UN agency warns bird flu virus could become endemic in Turkey
11 January 2006 – Bird flu could become endemic in Turkey and poses a serious risk to neighbouring countries, the United
Nations Food and Agriculture Organization (FAO) warned today.
“The virus may be spreading despite the control measures already taken,” said Juan Lubroth, Senior Animal Health Officer
at the Rome-based agency.
“Far more human and animal exposure to the virus will occur if strict containment does not isolate all known and unknown
locations where the bird flu virus is currently present,” he added.

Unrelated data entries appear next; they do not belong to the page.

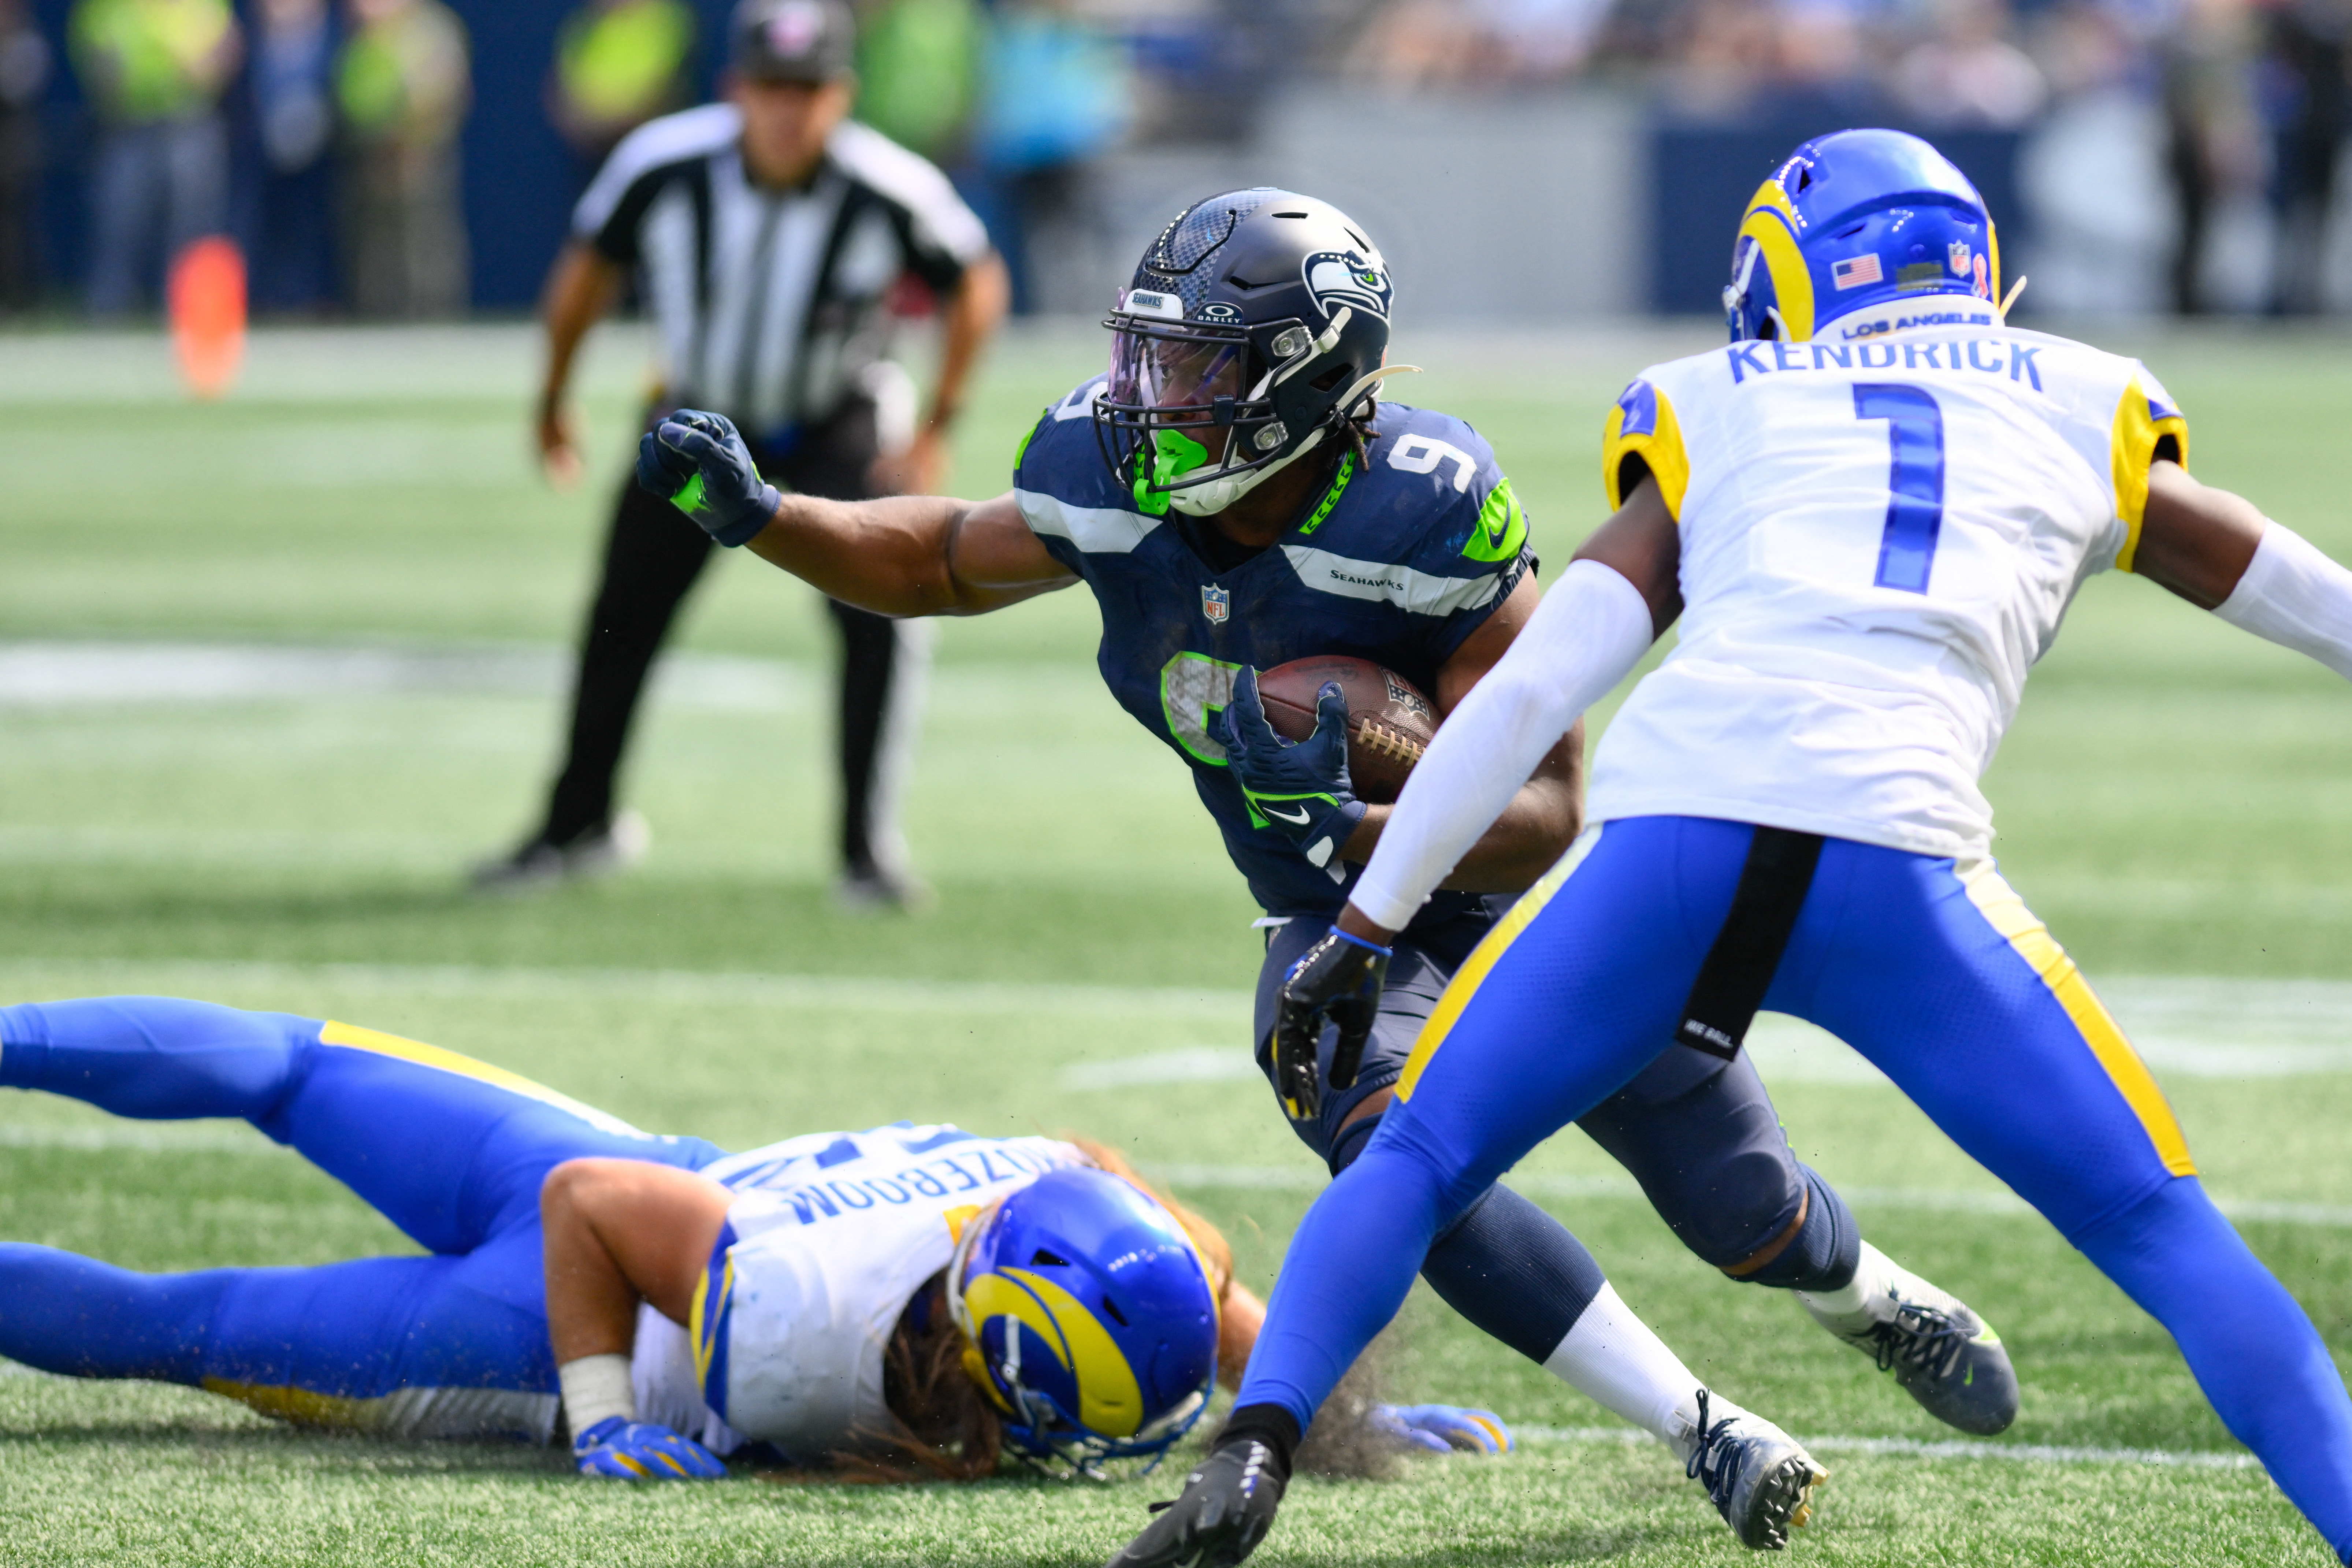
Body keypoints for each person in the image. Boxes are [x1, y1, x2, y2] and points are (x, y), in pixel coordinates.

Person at [631, 188, 2039, 1549]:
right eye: (1150, 350)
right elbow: (941, 555)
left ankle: (1863, 1296)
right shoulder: (1103, 473)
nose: (1150, 392)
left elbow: (1548, 804)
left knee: (1749, 1216)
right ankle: (1700, 1426)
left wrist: (1364, 810)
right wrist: (764, 517)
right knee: (1384, 1149)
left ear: (1308, 379)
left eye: (1196, 365)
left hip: (1528, 900)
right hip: (1319, 912)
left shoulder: (1424, 505)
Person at [1107, 130, 2352, 1568]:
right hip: (1904, 867)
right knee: (2158, 1223)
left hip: (1672, 848)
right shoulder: (2089, 401)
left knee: (1423, 1151)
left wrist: (1368, 925)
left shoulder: (1724, 401)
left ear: (1794, 273)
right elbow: (2309, 600)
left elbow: (1528, 693)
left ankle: (1253, 1450)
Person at [0, 992, 1524, 1476]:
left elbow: (1176, 1290)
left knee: (187, 1295)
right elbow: (585, 1213)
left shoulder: (1051, 1204)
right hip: (601, 1253)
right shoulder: (814, 1328)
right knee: (268, 1116)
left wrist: (1324, 1413)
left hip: (611, 1235)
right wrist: (601, 1422)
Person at [475, 0, 1011, 912]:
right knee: (620, 618)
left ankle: (864, 847)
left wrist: (937, 423)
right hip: (698, 417)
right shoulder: (664, 164)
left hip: (834, 412)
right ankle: (576, 823)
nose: (786, 111)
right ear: (736, 90)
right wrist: (552, 398)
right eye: (770, 88)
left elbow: (975, 282)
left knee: (876, 613)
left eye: (806, 91)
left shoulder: (888, 184)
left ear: (840, 96)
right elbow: (586, 275)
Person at [68, 0, 240, 316]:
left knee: (192, 226)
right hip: (128, 124)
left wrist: (202, 71)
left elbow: (226, 49)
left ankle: (188, 314)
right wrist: (109, 77)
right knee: (119, 221)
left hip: (188, 121)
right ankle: (108, 311)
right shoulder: (108, 8)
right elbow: (92, 51)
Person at [334, 0, 469, 319]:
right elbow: (352, 93)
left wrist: (407, 138)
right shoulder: (363, 38)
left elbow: (442, 93)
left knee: (426, 252)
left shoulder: (428, 30)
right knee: (374, 260)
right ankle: (375, 322)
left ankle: (433, 323)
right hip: (370, 163)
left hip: (418, 161)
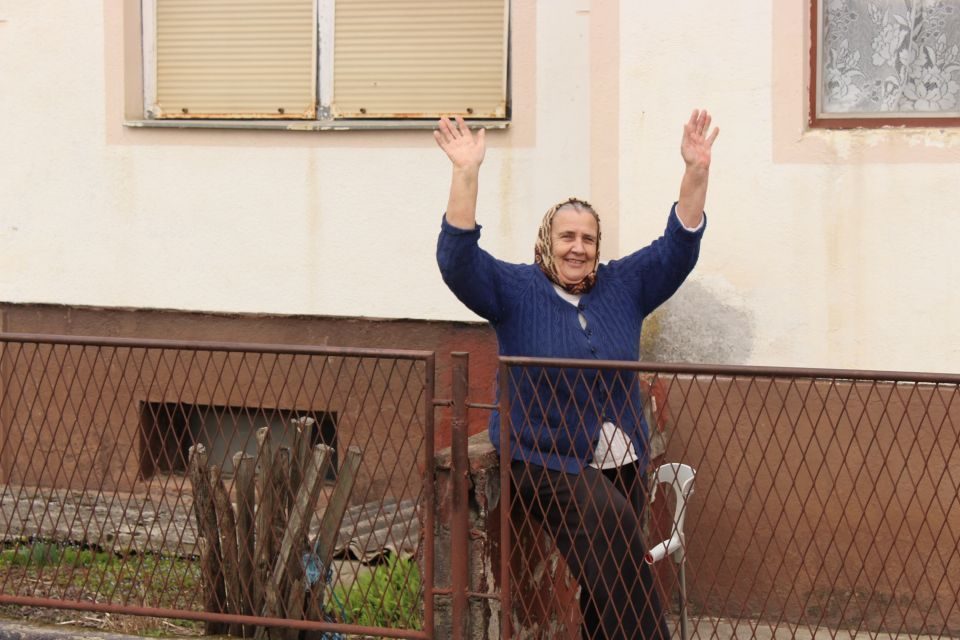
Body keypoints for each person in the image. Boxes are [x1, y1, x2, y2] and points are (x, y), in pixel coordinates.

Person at [435, 111, 718, 640]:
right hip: (543, 458)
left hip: (623, 460)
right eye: (566, 236)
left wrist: (696, 172)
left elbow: (676, 251)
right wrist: (465, 173)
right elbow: (458, 263)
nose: (578, 247)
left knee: (605, 581)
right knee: (615, 529)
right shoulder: (514, 290)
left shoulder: (623, 285)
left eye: (588, 238)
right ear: (548, 239)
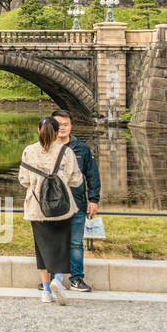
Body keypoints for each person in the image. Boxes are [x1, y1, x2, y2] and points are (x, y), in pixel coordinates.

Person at [20, 116, 84, 305]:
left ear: (38, 130)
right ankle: (58, 279)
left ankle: (46, 290)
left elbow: (23, 180)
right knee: (62, 246)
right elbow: (76, 180)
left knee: (42, 249)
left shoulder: (29, 151)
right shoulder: (66, 151)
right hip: (63, 208)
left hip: (37, 207)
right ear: (57, 132)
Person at [53, 109, 101, 293]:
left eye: (66, 124)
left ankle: (76, 279)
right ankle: (52, 278)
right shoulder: (46, 147)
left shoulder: (82, 149)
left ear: (71, 126)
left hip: (77, 203)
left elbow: (92, 176)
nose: (62, 128)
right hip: (53, 205)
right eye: (59, 125)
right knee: (54, 242)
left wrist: (94, 199)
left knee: (75, 243)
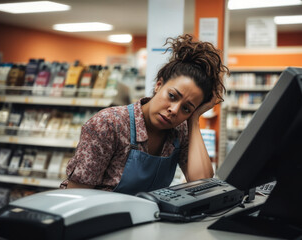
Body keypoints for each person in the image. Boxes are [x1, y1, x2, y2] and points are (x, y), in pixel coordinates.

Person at [60, 34, 229, 195]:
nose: (174, 110)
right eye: (172, 96)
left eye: (186, 108)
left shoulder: (180, 131)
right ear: (159, 84)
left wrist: (194, 120)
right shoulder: (109, 124)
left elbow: (202, 183)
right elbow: (77, 195)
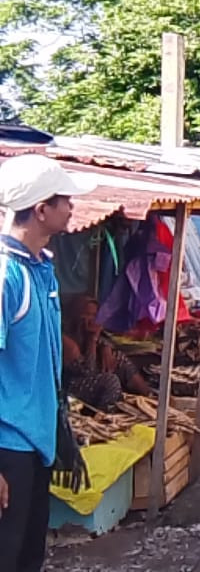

The agency also called on Turkey’s neighbours, such as Armenia, Azerbaijan, Georgia, Iraq, Iran and Syria to be on high
alert and ensure that the public was fully informed about the risk of the highly pathogenic avian influenza virus
H5N1.FAO has sent a team of experts to Turkey.
In New York, the UN’s overall bird flu coordinator, Dr. David Nabarro, praised the Turkish response to the disease but
said globally more than a billion dollars was needed to help countries put bird flu programmes in place.
“The funds required by the World Bank and others in their efforts come to a total of around $1.4-$1.5 billion…we need to
be looking for significantly over a billion,” Dr. Nabarro, who is the Senior UN System Coordinator for Avian and Human
Influenza, said at a news conference today, while cautioning that those figures were only estimates.
Dr. Nabarro said he was hopeful that this amount would be pledged by donors at an international conference on the
disease to be held in Beijing on 17 and 18 January, although this would only be a “beginning” towards what was required
to fight the virus.
Two Turkish teenagers are confirmed to have died from bird flu and several other people have been hospitalized in what
is to date the first outside East Asia. The European head of the World Health Organization (WHO) arrived in Ankara today
to discuss the situation with Turkish authorities.
WHO said the visit by Dr. Marc Danzon, its Regional Director for Europe, aims to assure the Government of Turkey of the
agency’s support in containing the outbreak.
Since January 2004, a total of 142 human cases of H5N1 infection have been reported in Viet Nam, Thailand, Cambodia,
Indonesia and China.
Turkey reported its first outbreak of H5N1 avian influenza in poultry in mid-October of last year. That outbreak was
attributed to contact between domestic poultry and migratory waterfowl.